Reddish glow on the horizon opposite the Sun just after it sets

Solar ray 1 is the lowest from the Sun – the Sun is set. Solar ray 2 is reflected in the (snow) clouds to the observer.

Alpenglow (from Alpenglühen; enrosadira) is an optical phenomenon that appears as a horizontal reddish glow near the horizon opposite to the Sun when the solar disk is just below the horizon.

==Description==
Strictly speaking, alpenglow refers to indirect sunlight reflected or diffracted by the atmosphere after sunset or before sunrise. This diffuse illumination creates soft shadows in addition to the reddish color. The term is also used informally to include direct illumination by the reddish light of the rising or setting sun, with sharply defined shadows.

===Reflected sunlight===
When the Sun is below the horizon, sunlight has no direct path to reach a mountain. Unlike the direct sunlight around sunrise or sunset, the light that causes alpenglow is reflected off airborne precipitation, ice crystals, or particulates in the lower atmosphere. These conditions differentiate between direct sunlight around sunrise or sunset and alpenglow.
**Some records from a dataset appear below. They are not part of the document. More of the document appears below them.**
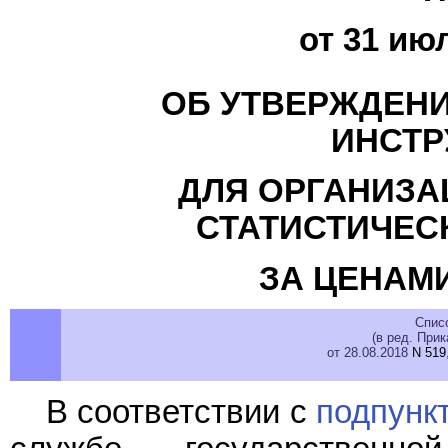
от 31 июл
ОБ УТВЕРЖДЕНИ
ИНСТР
ДЛЯ ОРГАНИЗА
СТАТИСТИЧЕС
ЗА ЦЕНАМ
Спис
(в ред. При
от 28.08.2018
N 519
В соответствии с
подпунк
The term is generally confused to be any sunrise or sunset light reflected off the mountains or clouds, but alpenglow in the strict sense of the word is not direct sunlight and is only visible after sunset or before sunrise.

After sunset, if mountains are absent, aerosols in the eastern sky can be illuminated in a similar way by the remaining scattered reddish light above the fringe of Earth's shadow. This backscattered light produces a pinkish band opposite of the Sun's direction, called the Belt of Venus.

===Direct sunlight===
Alpenglow in a looser sense may refer to any illumination by the rosy or reddish light of the setting or rising Sun.